With the mixer on low, slowly add in your cubes of cold butter. Be careful as the butter might cause the mix to "splash" out of your bowl. Once all your butter has been added, you should end up with a rough crumbly mix with a few larger bits of butter throughout. Feel free to get your hands in there and rub the flour mixture into the butter until the larger lumps are gone. Alternately, you can use a pastry blender for this step.
Add your lemon zest and mix briefly.
With your mixer on low, slowly add in the milk to the flour and butter mixture until the dough comes together. Don't over mix, it should still be somewhat crumbly. Scrape down the sides of the bowl as needed.
Add in the cranberries and mix for a few second more until the berries are loosely incorporated into the mix.

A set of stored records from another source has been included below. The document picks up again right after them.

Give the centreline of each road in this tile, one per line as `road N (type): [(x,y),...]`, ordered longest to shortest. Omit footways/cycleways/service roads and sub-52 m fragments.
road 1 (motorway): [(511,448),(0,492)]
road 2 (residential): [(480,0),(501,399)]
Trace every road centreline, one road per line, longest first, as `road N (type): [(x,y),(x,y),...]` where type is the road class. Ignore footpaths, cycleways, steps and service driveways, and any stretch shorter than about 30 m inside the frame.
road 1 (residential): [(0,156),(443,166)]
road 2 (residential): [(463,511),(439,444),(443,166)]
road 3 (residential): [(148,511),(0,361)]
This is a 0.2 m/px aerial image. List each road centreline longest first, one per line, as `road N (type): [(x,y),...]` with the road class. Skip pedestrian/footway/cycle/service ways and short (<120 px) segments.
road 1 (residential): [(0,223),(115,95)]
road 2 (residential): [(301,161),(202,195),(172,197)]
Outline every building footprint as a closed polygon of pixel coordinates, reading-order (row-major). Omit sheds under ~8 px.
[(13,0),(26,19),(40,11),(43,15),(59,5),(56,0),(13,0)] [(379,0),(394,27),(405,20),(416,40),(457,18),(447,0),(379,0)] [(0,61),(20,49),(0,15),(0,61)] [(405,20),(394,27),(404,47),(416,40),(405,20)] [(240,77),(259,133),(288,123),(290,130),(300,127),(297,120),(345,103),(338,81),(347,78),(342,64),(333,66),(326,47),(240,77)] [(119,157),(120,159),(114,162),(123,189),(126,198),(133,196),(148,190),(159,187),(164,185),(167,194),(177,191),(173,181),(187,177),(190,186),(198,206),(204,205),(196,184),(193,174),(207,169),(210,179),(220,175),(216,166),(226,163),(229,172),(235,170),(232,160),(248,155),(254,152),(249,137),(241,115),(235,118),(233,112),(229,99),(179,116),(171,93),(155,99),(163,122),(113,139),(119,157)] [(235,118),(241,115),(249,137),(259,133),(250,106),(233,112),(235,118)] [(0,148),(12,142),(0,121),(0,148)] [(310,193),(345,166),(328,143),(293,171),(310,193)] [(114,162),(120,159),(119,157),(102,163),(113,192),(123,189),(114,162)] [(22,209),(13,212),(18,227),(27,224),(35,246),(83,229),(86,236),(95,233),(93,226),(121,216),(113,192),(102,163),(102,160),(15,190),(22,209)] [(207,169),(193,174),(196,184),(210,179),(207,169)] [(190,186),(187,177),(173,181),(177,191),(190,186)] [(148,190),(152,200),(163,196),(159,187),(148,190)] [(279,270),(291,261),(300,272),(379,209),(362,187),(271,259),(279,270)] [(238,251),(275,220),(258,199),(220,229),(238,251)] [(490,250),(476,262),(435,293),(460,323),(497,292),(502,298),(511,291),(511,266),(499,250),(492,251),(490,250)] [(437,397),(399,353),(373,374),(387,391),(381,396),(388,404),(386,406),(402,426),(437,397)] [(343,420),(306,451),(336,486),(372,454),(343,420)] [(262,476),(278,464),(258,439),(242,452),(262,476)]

Dump the dough out onto a lightly floured surface and gently bring together to ensure you spread the cranberries throughout and that the dough comes together.
Shape your dough until you obtain a flat disc, about 4-5 cm thick. At this point you have 2 options: 1) you can cut the dough into 8 triangular pieces or 2) use a cookie cutter to make round scones. *I find the cranberries get in the way when trying to make round scones so triangles are easiest.
Place your scones on a baking sheet lined with parchment paper. Space them a few cm apart from one another.
Mix your egg and 1 tbsp of milk together. Brush the scones with the egg wash. Sprinkle with some sugar if desired.
Bake for 25 to 30 minutes or until they have a nice brown coloring to them.
Let cool completely.
For the glaze: Place your icing sugar in a small bowl and whisk while gradually adding the water. You want the glaze to coat the back of a spoon but be runny enough you can drizzle across the scones. Add the lemon zest just before decorating.
I wanted these scones to pack a whole lot of lemon flavor, which is why I used a tablespoon of lemon zest in the mix. If you don't want it too tart, feel free to use less.
You'll note there's not a ton of sugar in this recipe, that's why I like it. It also means that using the glaze won't make them overly sweet.